Weird Vertex Arrays Prob


I have an octree of static vertex data. Before the octree is recursed, all the vertex data is loaded using glVertexPointer().

I decided to see what the difference would be if I just loaded this data once, at the beginning of the program (ie once).

No difference?

Maybe I missed something, but I was wondering if anyone else has come across this?

[This message has been edited by robert (edited 10-17-2002).]

glVertexPointer doesn’t load anything, it just tells OpenGL where you haev stored the vertex data. It is not touched at all until you actually draw the vertex data.

I was under the impression that the data was loaded into Graphics Memory.

I guess that was a silly assumption of mine, considering the name VertexPointer :P.

Do I need to use Compiled vertex arrays, or VAR arrays? (to upload to video ram, that is).

[This message has been edited by robert (edited 10-17-2002).]

Hi

Use VAR to be (almost) sure that you upload geometry to AGP/VRAM memory.
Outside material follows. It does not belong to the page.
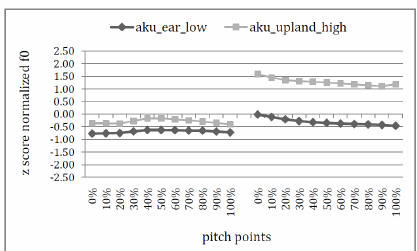
Figure 9: Normalized pitch contours for [aku], (n=20{5 speakers*4 iterations each})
CVA implementation may act even more unpredictably (i.e. performance like VA).

Regards
Martin

You generally have no control over storage.

vertex_array_range gives you a fair bit of control. vertex_array_object also gives you a bit of control. NV hardware uses VAR; ATI hardware (and some others) use VAO.

Anyway, even if the storage is in AGP memory (or even VRAM, if you’re not fill rate bound), chances are that you’re not actually geometry transfer bound, and thus the entire excercise is quite possibly fruitless.

I was wondering,do the drivers of other agp cards like my old G400 use AGP memory?If not why the hell does it use an agp port(and support agp 4x for that matter)?If yes how hard can it be to implement an extension to give some control over it?

zen,

A card that does not use hardware transform cannot use AGP memory for pre-transformed data (which you hand OpenGL). However, internally, the driver can shuffle post-transformed triangle set-up data to the card using AGP, which will be faster than shuffling it using PCI mode.

Also, texture uploads, or even host-RAM based texturing, run faster over AGP than over plain PCI mode. So AGP made a lot of sense even before HT&L came into the picture.